Helping communities across the state connect their heritage arts and traditions to local development, education, and active citizenship
X-Generation
Related
By Cameron Eaton
Vance County, NC
Skills: Public Presentations, Teaching
Artist Statement
X-Generation bandleader Cameron Eaton remembers his first day as a member of North Carolina A&T’s marching band. As the director signaled for the band to begin, Eaton recalls that the first downbeat “was like a wall of sound flowing through my body…It hooked me. I felt like I had a reason and purpose in life at that point.”
A native of Henderson, Eaton picked up his first instrument—a toy xylophone—at the age of three. By the time he was six, he was playing piano and singing, both in the church and at home. “I always heard music,” says Eaton. “When I was playing, I would hear music chiming in my ear. It was always something that was with me, whether I had an instrument or not.”
In elementary school, he began to play the flutophone; by middle school, he graduated to brass instruments, beginning with trumpet and eventually cycling through the euphonium, baritone trumpet, and tuba. “Basically, I tried to play everything,” he laughs.
It was in high school that Eaton immersed himself fully in music. “Music comforted me in so many ways,” says Eaton. “When I was going through troubles, I would listen to music or play music or go somewhere and sing.” At the same time, Eaton began learning about North Carolina’s rich African American marching band tradition and became determined to attend college.

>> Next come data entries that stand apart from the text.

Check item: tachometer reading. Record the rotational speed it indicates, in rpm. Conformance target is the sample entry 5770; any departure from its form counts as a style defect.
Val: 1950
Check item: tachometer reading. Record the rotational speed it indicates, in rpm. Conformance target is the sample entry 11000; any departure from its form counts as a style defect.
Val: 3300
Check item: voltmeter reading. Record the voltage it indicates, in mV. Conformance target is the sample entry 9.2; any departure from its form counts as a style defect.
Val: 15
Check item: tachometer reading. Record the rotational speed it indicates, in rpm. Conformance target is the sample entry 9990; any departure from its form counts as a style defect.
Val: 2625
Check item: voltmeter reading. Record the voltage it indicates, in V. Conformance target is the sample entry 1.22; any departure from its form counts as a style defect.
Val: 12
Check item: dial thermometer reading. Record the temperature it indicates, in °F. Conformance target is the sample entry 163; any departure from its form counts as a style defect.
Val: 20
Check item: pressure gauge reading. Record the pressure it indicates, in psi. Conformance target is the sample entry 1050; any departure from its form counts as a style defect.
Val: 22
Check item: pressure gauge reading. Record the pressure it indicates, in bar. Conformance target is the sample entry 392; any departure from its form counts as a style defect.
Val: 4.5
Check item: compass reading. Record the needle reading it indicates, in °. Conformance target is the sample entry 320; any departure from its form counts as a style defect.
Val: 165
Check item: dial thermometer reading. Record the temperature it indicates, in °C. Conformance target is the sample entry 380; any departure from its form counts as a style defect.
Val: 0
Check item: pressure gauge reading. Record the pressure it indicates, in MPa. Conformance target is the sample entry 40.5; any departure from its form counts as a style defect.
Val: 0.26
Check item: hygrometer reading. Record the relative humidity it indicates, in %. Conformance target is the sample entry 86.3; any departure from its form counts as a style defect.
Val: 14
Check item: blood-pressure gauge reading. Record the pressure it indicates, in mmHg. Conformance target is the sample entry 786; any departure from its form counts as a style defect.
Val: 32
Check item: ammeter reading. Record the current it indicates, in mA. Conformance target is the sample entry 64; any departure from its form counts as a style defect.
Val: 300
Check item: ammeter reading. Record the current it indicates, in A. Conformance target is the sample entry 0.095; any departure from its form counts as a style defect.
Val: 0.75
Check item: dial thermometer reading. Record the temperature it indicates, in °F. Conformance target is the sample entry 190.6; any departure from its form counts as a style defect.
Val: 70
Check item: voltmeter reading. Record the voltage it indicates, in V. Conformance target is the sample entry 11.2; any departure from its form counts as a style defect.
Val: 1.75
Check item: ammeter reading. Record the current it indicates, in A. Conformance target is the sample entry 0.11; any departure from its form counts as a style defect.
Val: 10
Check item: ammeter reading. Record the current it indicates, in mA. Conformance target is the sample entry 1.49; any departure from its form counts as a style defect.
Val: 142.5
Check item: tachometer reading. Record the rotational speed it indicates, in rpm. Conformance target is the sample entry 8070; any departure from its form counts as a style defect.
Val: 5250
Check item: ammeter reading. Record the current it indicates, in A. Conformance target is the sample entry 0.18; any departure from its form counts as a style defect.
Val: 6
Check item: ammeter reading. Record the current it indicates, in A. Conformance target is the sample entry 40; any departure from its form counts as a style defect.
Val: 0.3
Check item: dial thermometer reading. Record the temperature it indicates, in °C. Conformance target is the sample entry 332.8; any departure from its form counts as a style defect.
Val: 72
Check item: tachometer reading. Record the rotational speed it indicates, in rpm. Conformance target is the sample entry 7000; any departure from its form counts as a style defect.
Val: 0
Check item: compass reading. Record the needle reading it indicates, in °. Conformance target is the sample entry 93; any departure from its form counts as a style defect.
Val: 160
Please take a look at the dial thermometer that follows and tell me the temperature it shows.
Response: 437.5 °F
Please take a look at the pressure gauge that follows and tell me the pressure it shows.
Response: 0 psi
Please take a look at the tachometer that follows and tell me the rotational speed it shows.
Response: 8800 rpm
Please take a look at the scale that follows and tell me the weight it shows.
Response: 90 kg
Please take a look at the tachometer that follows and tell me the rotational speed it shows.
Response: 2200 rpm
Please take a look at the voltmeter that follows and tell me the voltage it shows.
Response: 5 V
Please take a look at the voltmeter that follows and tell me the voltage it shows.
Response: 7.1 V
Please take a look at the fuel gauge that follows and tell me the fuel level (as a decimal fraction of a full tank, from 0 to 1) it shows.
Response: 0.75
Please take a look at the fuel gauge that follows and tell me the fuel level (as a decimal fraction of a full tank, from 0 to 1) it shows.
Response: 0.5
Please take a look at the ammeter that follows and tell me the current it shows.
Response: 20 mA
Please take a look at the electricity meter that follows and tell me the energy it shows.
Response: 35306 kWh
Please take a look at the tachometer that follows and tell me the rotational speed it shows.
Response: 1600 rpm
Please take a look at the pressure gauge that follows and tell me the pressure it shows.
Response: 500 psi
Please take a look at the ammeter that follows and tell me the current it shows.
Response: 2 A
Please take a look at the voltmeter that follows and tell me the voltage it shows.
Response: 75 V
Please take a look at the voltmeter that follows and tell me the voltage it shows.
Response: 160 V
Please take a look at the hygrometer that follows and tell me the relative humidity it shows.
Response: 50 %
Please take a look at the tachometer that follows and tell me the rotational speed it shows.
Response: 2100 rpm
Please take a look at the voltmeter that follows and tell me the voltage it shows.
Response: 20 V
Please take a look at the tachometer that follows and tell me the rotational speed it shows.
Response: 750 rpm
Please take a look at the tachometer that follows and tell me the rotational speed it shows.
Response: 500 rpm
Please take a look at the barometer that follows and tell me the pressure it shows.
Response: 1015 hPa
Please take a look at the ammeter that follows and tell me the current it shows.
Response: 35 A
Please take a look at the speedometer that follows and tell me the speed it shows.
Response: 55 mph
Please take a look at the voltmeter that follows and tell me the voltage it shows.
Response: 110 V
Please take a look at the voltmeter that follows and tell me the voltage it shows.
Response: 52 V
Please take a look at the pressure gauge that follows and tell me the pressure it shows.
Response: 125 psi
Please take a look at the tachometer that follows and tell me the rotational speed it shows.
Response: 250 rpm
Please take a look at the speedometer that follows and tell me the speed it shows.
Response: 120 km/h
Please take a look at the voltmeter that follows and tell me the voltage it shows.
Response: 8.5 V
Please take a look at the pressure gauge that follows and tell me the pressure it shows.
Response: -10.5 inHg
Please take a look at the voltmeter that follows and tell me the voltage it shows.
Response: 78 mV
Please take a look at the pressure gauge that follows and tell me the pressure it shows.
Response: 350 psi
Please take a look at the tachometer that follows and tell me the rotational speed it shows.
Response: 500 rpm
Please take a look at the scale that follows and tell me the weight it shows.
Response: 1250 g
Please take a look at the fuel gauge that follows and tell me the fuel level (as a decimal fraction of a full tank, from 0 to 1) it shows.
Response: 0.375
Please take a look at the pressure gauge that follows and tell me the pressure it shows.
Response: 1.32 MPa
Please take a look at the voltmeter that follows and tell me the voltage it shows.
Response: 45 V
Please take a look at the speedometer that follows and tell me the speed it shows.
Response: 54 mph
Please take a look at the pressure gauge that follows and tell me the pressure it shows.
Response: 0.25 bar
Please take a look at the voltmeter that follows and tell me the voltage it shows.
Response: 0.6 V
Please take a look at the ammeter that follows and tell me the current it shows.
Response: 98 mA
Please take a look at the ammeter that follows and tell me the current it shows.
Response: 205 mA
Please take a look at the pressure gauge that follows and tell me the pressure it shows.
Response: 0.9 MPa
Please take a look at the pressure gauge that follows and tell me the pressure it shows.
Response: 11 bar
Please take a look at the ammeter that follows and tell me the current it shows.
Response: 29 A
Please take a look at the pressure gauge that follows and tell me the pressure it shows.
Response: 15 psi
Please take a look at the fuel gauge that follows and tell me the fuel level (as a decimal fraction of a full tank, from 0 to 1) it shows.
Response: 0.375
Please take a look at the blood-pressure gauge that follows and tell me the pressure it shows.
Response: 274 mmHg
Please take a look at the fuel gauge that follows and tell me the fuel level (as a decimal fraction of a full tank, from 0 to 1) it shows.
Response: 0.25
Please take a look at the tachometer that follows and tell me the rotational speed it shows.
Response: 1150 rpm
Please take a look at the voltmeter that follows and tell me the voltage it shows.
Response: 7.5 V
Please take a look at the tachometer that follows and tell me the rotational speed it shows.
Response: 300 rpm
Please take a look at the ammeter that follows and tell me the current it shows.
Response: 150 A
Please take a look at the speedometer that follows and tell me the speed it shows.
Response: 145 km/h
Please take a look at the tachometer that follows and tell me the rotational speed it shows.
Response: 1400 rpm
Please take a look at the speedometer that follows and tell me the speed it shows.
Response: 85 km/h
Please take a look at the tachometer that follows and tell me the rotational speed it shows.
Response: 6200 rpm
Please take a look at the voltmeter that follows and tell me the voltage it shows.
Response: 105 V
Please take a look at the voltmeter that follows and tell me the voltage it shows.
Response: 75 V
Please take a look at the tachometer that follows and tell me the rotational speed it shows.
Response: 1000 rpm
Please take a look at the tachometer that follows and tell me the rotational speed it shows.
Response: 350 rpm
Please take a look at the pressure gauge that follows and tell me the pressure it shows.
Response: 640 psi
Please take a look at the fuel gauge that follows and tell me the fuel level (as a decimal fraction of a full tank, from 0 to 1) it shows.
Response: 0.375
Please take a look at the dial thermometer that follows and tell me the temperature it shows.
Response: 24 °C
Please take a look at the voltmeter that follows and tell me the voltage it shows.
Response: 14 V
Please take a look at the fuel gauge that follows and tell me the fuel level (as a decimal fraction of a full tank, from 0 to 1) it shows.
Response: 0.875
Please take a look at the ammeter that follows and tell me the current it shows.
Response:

In 2002, Eaton enrolled as a music major at North Carolina A&T in Greensboro.
"People would say, 'You people at A&T are crazy. You practice harder than the football team. And I believe we did…It was a very physical thing."
Upon graduation, Eaton returned to Vance County, where he volunteered with the band program at the local middle school. He also began collecting instruments in hopes of putting together a community group for Henderson’s disenfranchised youth. After inheriting the directorship of a local drill team in 2008, Eaton christened the group X-Generation and began working with the kids, using legendary North Carolina black marching bands as their models. The group quickly swelled in numbers from three to nearly two dozen, and Eaton has since led the band in Henderson’s annual Christmas Parade and the Martin Luther King, Jr. celebration in Durham.